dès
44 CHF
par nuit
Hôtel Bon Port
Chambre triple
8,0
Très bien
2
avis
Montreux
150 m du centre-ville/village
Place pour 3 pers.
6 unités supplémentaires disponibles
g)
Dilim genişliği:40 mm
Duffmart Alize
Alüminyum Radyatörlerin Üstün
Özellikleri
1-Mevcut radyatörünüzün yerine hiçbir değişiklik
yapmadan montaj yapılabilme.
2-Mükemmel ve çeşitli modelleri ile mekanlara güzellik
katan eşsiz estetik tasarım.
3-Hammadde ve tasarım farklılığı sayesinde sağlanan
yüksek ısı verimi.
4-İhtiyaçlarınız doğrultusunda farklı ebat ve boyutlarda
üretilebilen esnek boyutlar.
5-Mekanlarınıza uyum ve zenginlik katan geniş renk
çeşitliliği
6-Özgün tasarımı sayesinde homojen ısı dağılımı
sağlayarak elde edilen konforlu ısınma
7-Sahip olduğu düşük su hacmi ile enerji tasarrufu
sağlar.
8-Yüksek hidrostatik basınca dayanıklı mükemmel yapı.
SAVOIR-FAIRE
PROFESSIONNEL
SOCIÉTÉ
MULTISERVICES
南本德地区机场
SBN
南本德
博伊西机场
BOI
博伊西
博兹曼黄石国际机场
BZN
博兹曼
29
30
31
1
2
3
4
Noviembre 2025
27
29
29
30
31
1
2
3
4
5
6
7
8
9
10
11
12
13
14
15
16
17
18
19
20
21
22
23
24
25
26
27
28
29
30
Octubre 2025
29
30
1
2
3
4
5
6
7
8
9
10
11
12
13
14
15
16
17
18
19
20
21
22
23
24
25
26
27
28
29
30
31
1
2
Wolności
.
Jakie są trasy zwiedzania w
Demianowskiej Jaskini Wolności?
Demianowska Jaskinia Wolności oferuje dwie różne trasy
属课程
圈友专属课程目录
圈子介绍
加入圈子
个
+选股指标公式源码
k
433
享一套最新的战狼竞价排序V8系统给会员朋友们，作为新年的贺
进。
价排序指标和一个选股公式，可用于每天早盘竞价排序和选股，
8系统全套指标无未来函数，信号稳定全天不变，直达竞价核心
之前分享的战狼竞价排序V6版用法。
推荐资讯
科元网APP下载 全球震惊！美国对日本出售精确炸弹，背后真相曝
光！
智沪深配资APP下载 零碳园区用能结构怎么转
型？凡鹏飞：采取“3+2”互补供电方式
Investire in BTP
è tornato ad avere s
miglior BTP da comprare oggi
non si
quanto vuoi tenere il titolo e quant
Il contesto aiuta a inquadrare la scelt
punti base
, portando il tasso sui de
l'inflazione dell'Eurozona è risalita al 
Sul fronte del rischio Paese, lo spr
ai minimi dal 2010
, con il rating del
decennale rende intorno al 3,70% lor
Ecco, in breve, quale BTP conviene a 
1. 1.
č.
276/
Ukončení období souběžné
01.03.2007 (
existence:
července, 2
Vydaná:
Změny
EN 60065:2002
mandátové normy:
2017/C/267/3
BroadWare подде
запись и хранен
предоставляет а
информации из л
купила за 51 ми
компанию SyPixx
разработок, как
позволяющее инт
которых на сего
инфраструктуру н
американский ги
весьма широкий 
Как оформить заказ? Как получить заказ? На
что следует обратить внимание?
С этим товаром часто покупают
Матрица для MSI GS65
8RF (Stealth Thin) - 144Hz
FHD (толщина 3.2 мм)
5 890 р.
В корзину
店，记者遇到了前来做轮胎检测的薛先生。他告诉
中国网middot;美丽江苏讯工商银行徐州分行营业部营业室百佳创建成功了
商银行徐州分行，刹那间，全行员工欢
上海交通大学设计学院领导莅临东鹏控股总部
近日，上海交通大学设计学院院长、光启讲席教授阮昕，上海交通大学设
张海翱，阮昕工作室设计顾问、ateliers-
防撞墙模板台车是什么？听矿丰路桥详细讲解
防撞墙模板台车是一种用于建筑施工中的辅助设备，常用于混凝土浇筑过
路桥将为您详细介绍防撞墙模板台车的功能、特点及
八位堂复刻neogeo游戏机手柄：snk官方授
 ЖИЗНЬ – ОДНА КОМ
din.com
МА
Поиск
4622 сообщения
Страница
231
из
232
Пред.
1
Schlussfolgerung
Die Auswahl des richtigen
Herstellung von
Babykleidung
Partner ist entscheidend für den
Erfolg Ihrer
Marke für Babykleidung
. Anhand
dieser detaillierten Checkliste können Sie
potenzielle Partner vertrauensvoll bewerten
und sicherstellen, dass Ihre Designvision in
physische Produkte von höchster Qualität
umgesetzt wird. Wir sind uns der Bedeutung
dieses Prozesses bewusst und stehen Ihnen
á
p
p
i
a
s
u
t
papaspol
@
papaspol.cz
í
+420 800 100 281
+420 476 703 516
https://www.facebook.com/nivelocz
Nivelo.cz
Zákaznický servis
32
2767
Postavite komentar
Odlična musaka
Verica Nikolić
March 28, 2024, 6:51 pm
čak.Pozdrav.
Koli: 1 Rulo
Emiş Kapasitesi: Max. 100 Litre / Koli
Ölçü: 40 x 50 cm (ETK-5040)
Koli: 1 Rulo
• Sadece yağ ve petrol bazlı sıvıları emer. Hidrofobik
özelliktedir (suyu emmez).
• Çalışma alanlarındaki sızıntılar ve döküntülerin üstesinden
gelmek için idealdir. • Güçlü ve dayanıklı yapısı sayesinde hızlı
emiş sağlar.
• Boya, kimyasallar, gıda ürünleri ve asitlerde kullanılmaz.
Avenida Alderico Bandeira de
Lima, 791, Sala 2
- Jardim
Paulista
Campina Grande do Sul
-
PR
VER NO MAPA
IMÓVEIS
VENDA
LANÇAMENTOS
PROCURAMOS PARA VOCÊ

_____

_Instructions to follow_
Search the lines above for the string "dayanıklı", then show every one that has it.

_Exercise answer_
8-Yüksek hidrostatik basınca dayanıklı mükemmel yapı.
gelmek için idealdir. • Güçlü ve dayanıklı yapısı sayesinde hızlı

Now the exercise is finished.